**Work item**
Print every entry below again exactly as written, skipping the pictures.

**Given data**
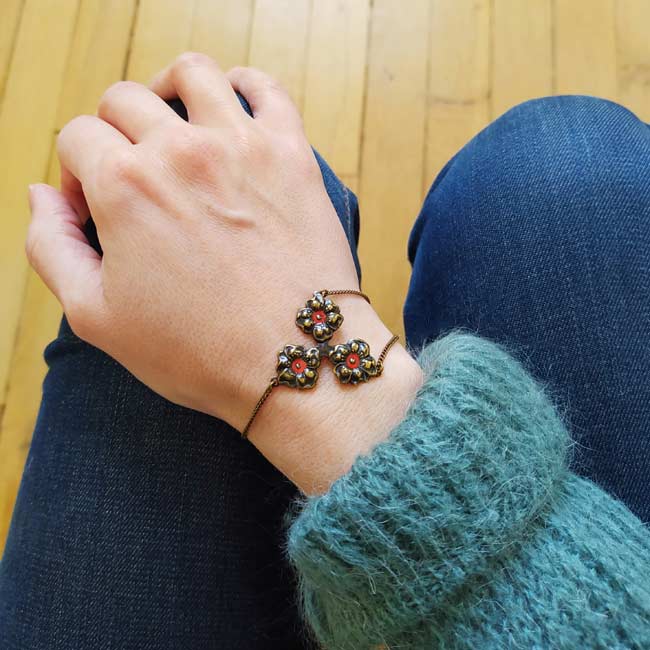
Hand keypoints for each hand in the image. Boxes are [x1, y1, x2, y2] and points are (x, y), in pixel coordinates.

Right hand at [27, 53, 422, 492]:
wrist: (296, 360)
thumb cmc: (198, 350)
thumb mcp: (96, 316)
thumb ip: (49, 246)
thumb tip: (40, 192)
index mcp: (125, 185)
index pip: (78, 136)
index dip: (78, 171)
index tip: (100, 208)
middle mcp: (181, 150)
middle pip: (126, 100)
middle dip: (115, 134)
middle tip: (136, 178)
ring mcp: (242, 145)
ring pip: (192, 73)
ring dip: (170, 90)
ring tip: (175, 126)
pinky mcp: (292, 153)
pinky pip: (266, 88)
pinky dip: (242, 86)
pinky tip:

**Answer space**
Hand keypoints for each hand in the image. Boxes are [x1, y1, x2, y2] and points are (x, y), in pixel coordinates.

Right hand at [27, 53, 422, 492]:
wrist: (296, 360)
thumb cmc: (198, 350)
thumb mcp: (96, 316)
thumb ip: (49, 246)
thumb tip: (40, 192)
index mcp: (125, 185)
index pip: (78, 136)
index dip: (78, 171)
index tip: (100, 208)
middle mcp: (181, 150)
middle pip: (126, 100)
middle dip: (115, 134)
middle tip: (136, 178)
ring mcp: (242, 145)
ring pip: (192, 73)
ring dip: (170, 90)
ring tip: (175, 126)
pinky mcp: (292, 153)
pinky pip: (266, 88)
pinky dip: (242, 86)
pinky tip:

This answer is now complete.